Rywka was smuggled out of the ghetto, and taken to the Gawliks, who passed her off as a relative. They looked after her well and saw to all her needs. Even when the region was liberated in January 1945, Rywka stayed with the Gawliks for about half a year, until her mother came to reclaim her.
According to information on Israel’s Yad Vashem website, after the war, Rywka stayed in Poland, where she married, becoming Renata Kołodziejska, and remained friendly with the Gawliks’ daughter.
In 1996, Yad Vashem recognized Hildegarda and Józef Gawlik as Righteous Among the Nations.
While most the Jews from the Będzin ghetto were exterminated upon arrival at Auschwitz-Birkenau, Hersz, his wife Frajdla and daughter Sura all avoided this fate.
Kopera found out where Hersz ended up by looking in the Arolsen archive, which contains records of victims of the Holocaust.
“Among the 20 million records, we came across information that he was sent to one of the Dachau sub-camps,” he said.

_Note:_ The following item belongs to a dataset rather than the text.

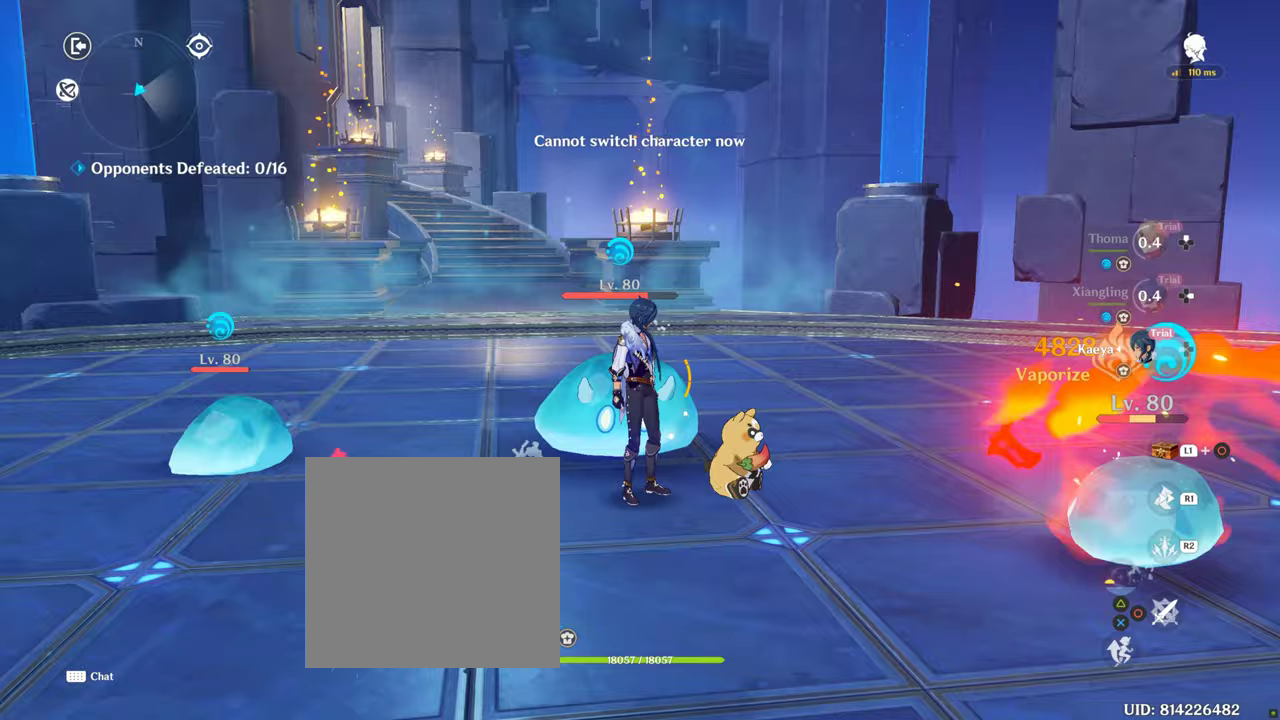
{"buttons": [], "left_stick": "down-right", "right_stick": "center", "events": [[133, "R2", "up"]]}
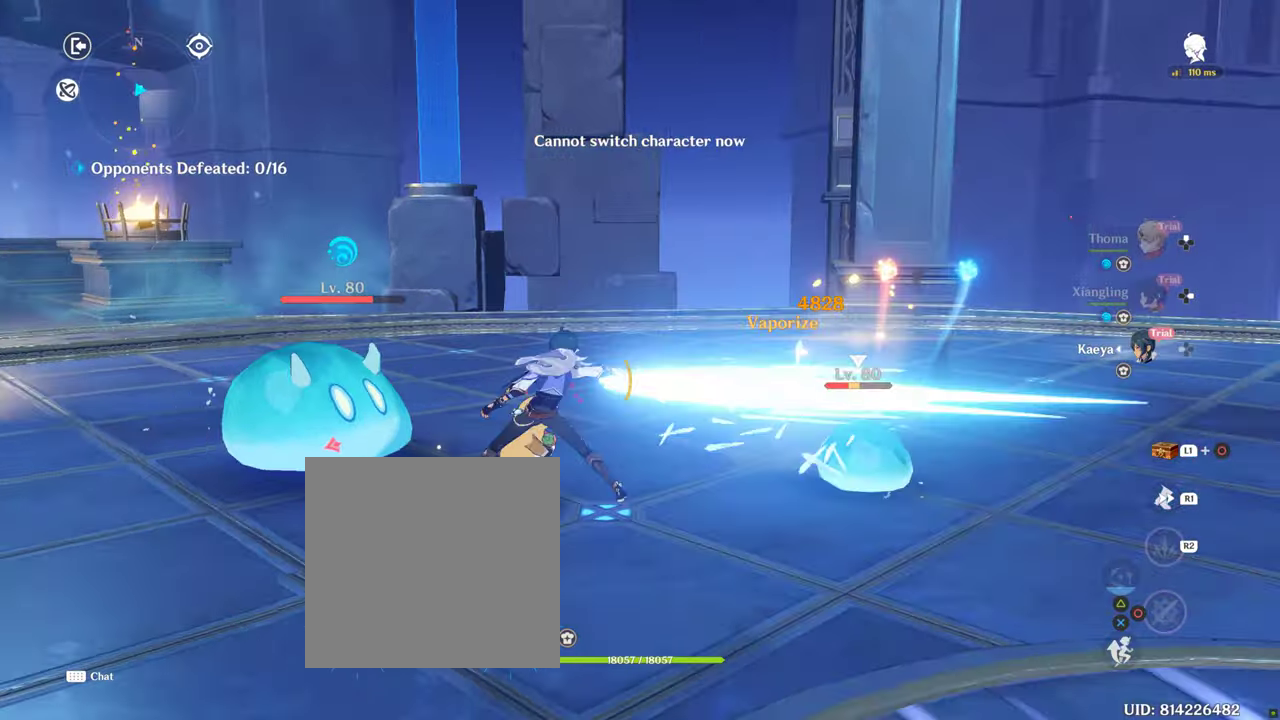
{"buttons": [], "left_stick": "center", "right_stick": "center", "events": [[200, "left_stick", "center"], [233, "right_stick", "down-left"], [500, "right_stick", "center"]]}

Another search, this time in the archives of Yad Vashem, showed that he died of typhus in 1945 just days before the end of the war. His elder daughter Sura remained a prisoner in Auschwitz-Birkenau until the end of the war according to her sister Rywka.
Frajdla meanwhile was rescued from Ravensbrück by the famous White Buses of Count Folke Bernadotte.
The White Buses was an operation undertaken by the Swedish Red Cross in the spring of 1945 to rescue concentration camp inmates in areas under German control and transport them to Sweden, a neutral country.
Folke Bernadotte, Count of Wisborg, a Swedish nobleman and diplomat who was then vice-president of the Swedish Red Cross, negotiated the release of about 31,000 prisoners from German concentration camps.
Bernadotte was assassinated by Jewish militants from the Stern Gang as they believed he posed a threat to the emergence of the State of Israel due to his UN peace role.
He has not been acclaimed as Righteous Among the Nations as the awarding council in Israel claim that by negotiating with the Germans he did not fulfil one of the criteria for the title, which is that someone so honoured should have risked their own life to save Jews.
At the end of the war, Frajdla travelled back to Będzin and found her two daughters. They lived together until 1968, when Frajdla and Sura left Poland to live in Sweden.
Rywka remained and still lives in Gdańsk. Alongside former Polish foreign minister Adam Rotfeld, she is the only known living person in Poland from the Ładoś list.
Historian Kopera told TFN: “Many Jewish families received help from others during the war, but to receive help from four separate groups at different times is incredible.”